* **To do**
Change "etkileşimli" to "interaktif" throughout the rows below and keep every other part of the lines the same. Leave the pictures out of your answer.

Information given Start Marker

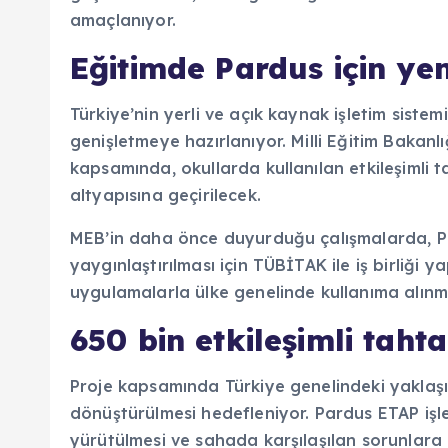
amaçlanıyor.
Eğitimde Pardus için yen
Türkiye’nin yerli ve açık kaynak işletim sistem
genişletmeye hazırlanıyor. Milli Eğitim Bakanlı
kapsamında, okullarda kullanılan etkileşimli 
altyapısına geçirilecek.
MEB’in daha önce duyurduğu çalışmalarda, Par
yaygınlaştırılması için TÜBİTAK ile iş birliği y
uygulamalarla ülke genelinde kullanıma alınma
650 bin etkileşimli taht
Proje kapsamında Türkiye genelindeki yaklaşık
dönüştürülmesi hedefleniyor. Pardus ETAP işlet
yürütülmesi ve sahada karşılaşılan sorunlara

Information given End Marker

* **Task output**
amaçlanıyor.
Eğitimde Pardus için yen
Türkiye’nin yerli ve açık kaynak işletim sistem
genişletmeye hazırlanıyor. Milli Eğitim Bakanlı
kapsamında, okullarda kullanılan interaktif 
altyapısına geçirilecek.
MEB’in daha önce duyurduğu çalışmalarda, Par
yaygınlaştırılması için TÜBİTAK ile iş birliği y
uygulamalarla ülke genelinde kullanıma alınma
650 bin interaktif taht
Proje kapsamında Türkiye genelindeki yaklaşık
dönüştürülmesi hedefleniyor. Pardus ETAP işlet
yürütülmesi ve sahada karşılaşılan sorunlara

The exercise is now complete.